Problems and tasks —
1. In the forum thread about hybrid and 510 mechs, what type of mod is the Geekvape Karma said to be?
2. Carry on the forum thread about hybrid and 510 mechs from its final post.

# Interesting picture stating the difference between hybrid and 510 mechs



## gertvanjoe (7/3/16)

Ok well I suppose most people here know the difference but for those who don't , here you go...

http://i.imgur.com/2RoQga9.jpg

Reactions: Like 3 | Informative 1


----------



## Silver (7/3/16)

Am posting that image here @gertvanjoe 
Thanks for that

Reactions: Like 1 | Informative 1


----------



## CloudmanJHB (7/3/16)

Awesome gents thanks


----------



## RA Seedat (9/4/17)

Which does the geekvape karma fall under?


----------



## OhmzRaw (9/4/17)

RA Seedat said:


> Which does the geekvape karma fall under?


The Geekvape Karma is a hybrid mechanical mod which means you would need to use RDA's with protruding 510 pins.


----------



## Mark121m (2/6/17)

Today I went kinda crazy on a vaper which decided to place a

Smok V8 baby beast on a Karma Kit tube mech.

Yea . I threw almost a massive informative chat with images at him. To get him to understand . Why not to you RTA with a Mech Hybrid tube.

[Saved data entries]
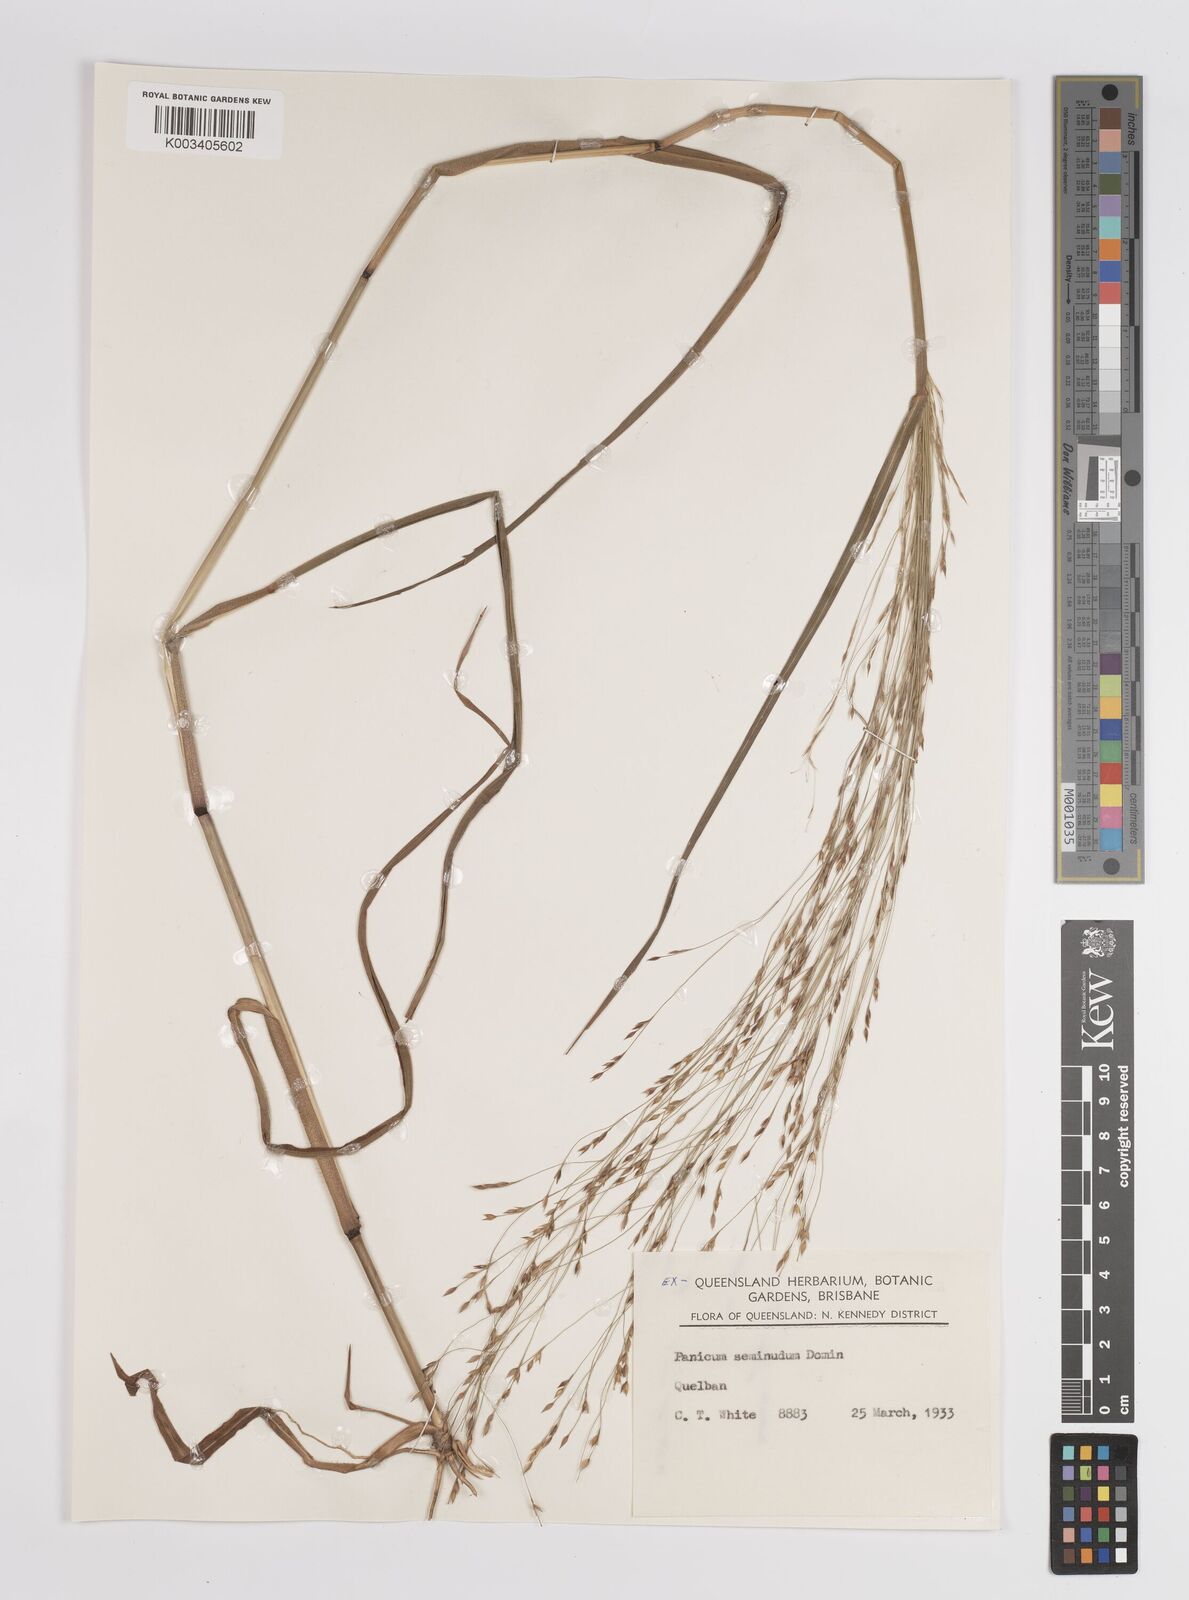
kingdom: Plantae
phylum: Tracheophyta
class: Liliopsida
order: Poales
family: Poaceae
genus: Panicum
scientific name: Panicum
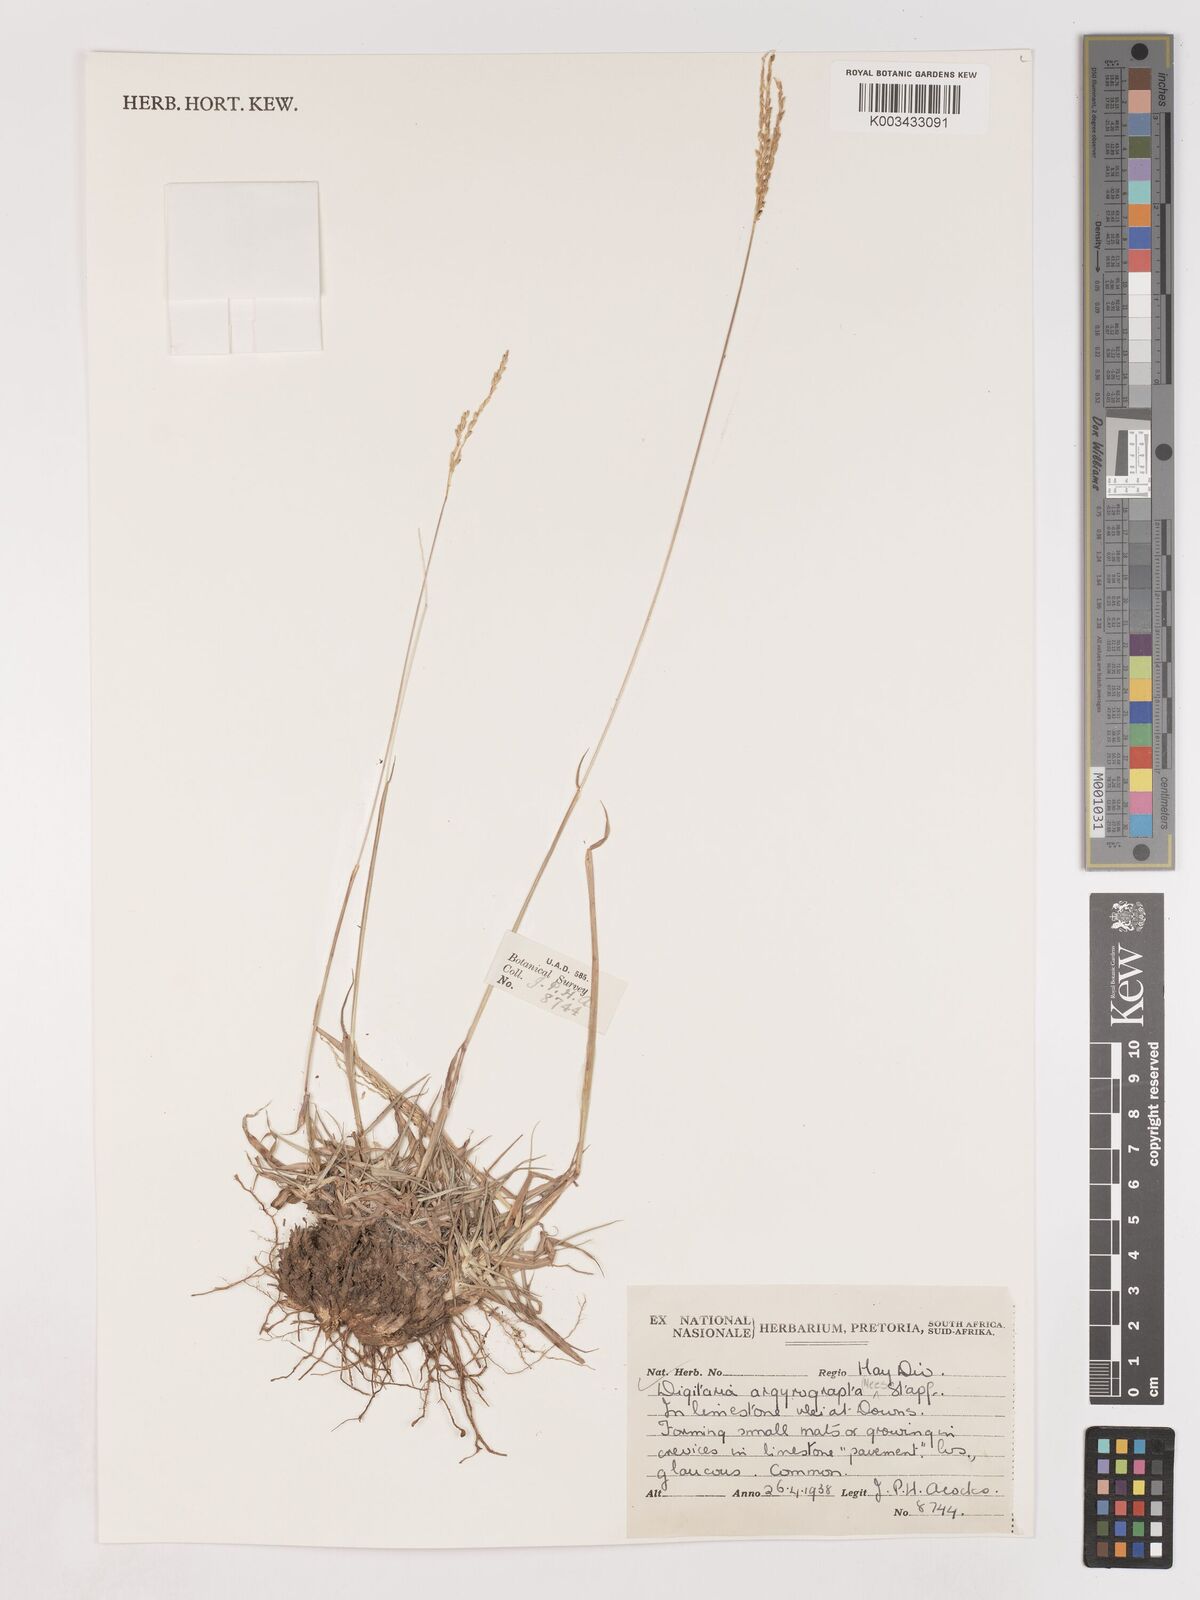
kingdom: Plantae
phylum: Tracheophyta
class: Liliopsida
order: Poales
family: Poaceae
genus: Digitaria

* * *

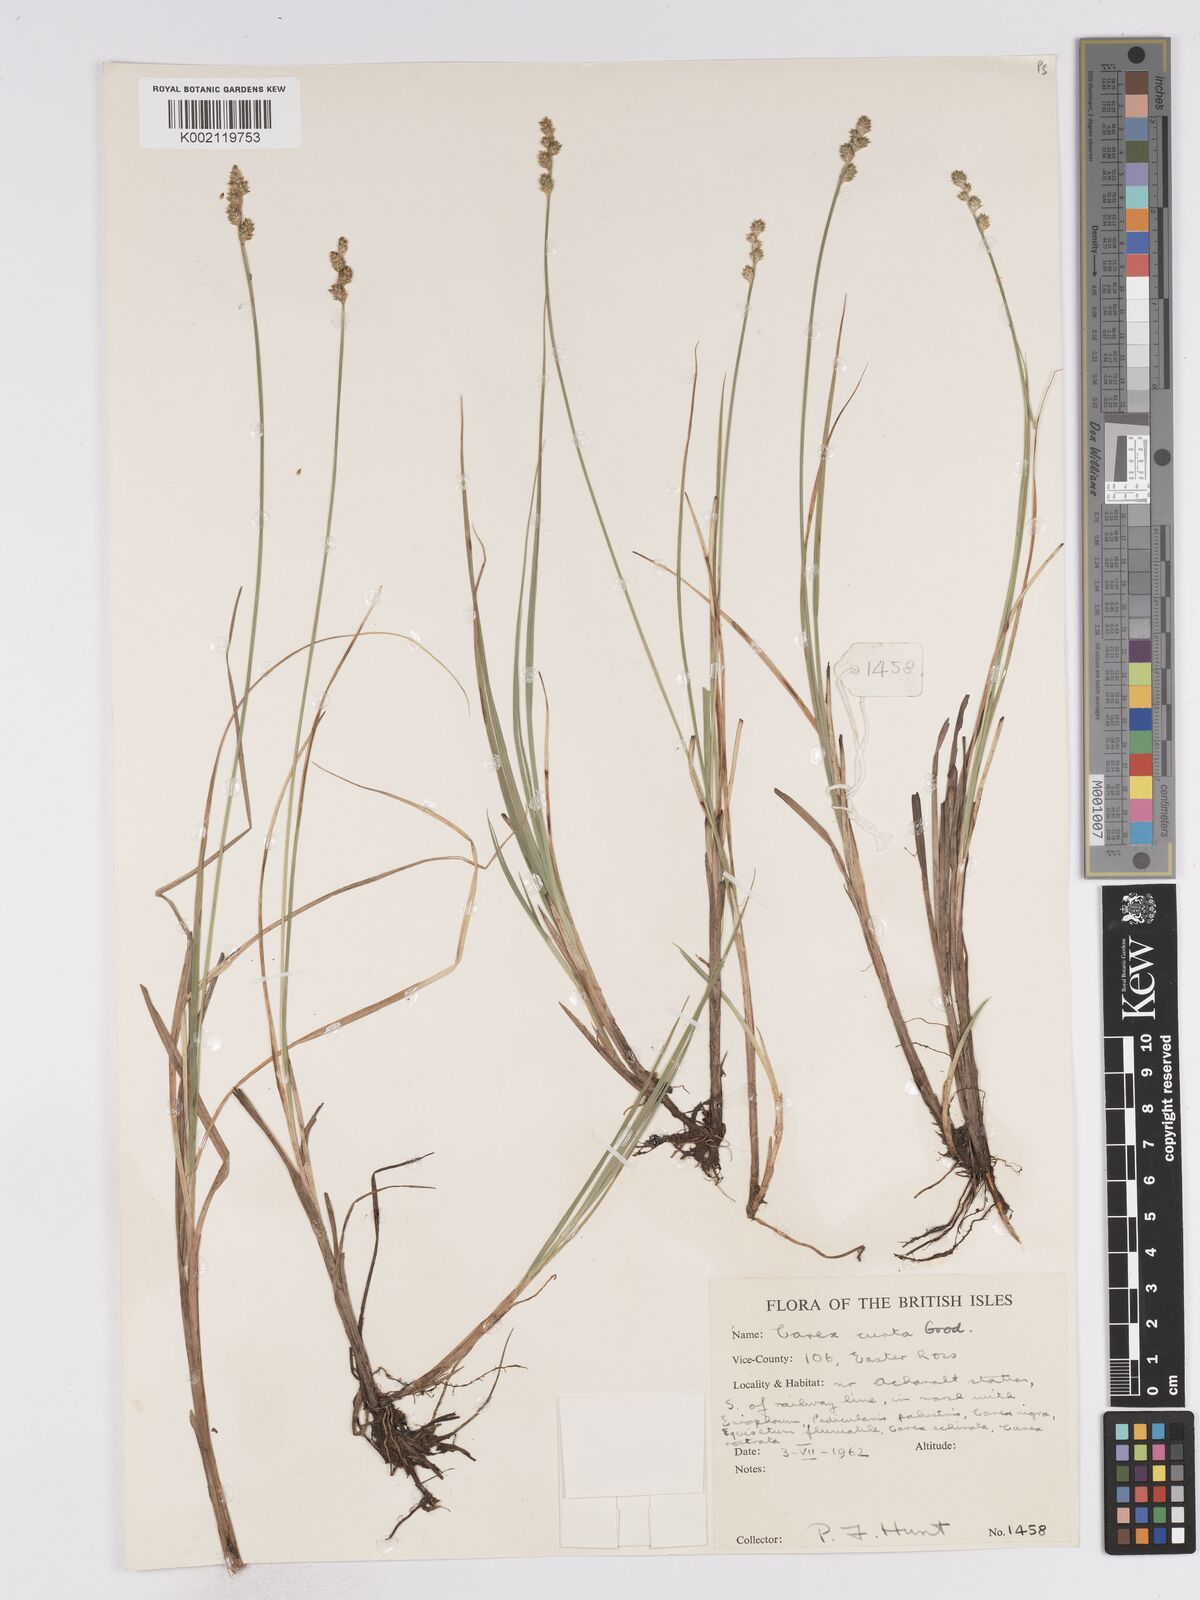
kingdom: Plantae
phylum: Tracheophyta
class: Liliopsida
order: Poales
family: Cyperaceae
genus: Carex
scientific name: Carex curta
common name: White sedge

Answer set —
1. It is a hybrid mechanical mod, so it needs RDAs with protruding 510 pins.

2.
----------



## Mark121m (2/6/17)

This was the image that started the. Informative chat craze


----------



## RichJB (2/6/17)

Is that your hand in the pic or his?


----------



## Mark121m (2/6/17)

RichJB said:


> Is that your hand in the pic or his?


His


I know scared me to death

Sent from my SM-G930F using Tapatalk

Reactions: Like 1


----------



## aktorsyl (3/6/17)

Mark121m said:


> His
> 
> 
> I know scared me to death
> ...


Well I didn't want to sleep tonight anyway.


----------



## GerritVisagie (3/6/17)

I see this tank-hybrid thin alot these days. 
Scary thing is, even thought the smok tanks have protruding pins, the coils are LOW, and these young guns are all running LG turds. And once you start "educating" the hit back with, I know ohms law. 
But, they calculate their Amp draw on nominal voltage!!
Man, being responsible is hard freaking work


Sent from my iPhone 7+ using Tapatalk


----------



## craigb (3/6/17)

GerritVisagie said:


> I see this tank-hybrid thin alot these days.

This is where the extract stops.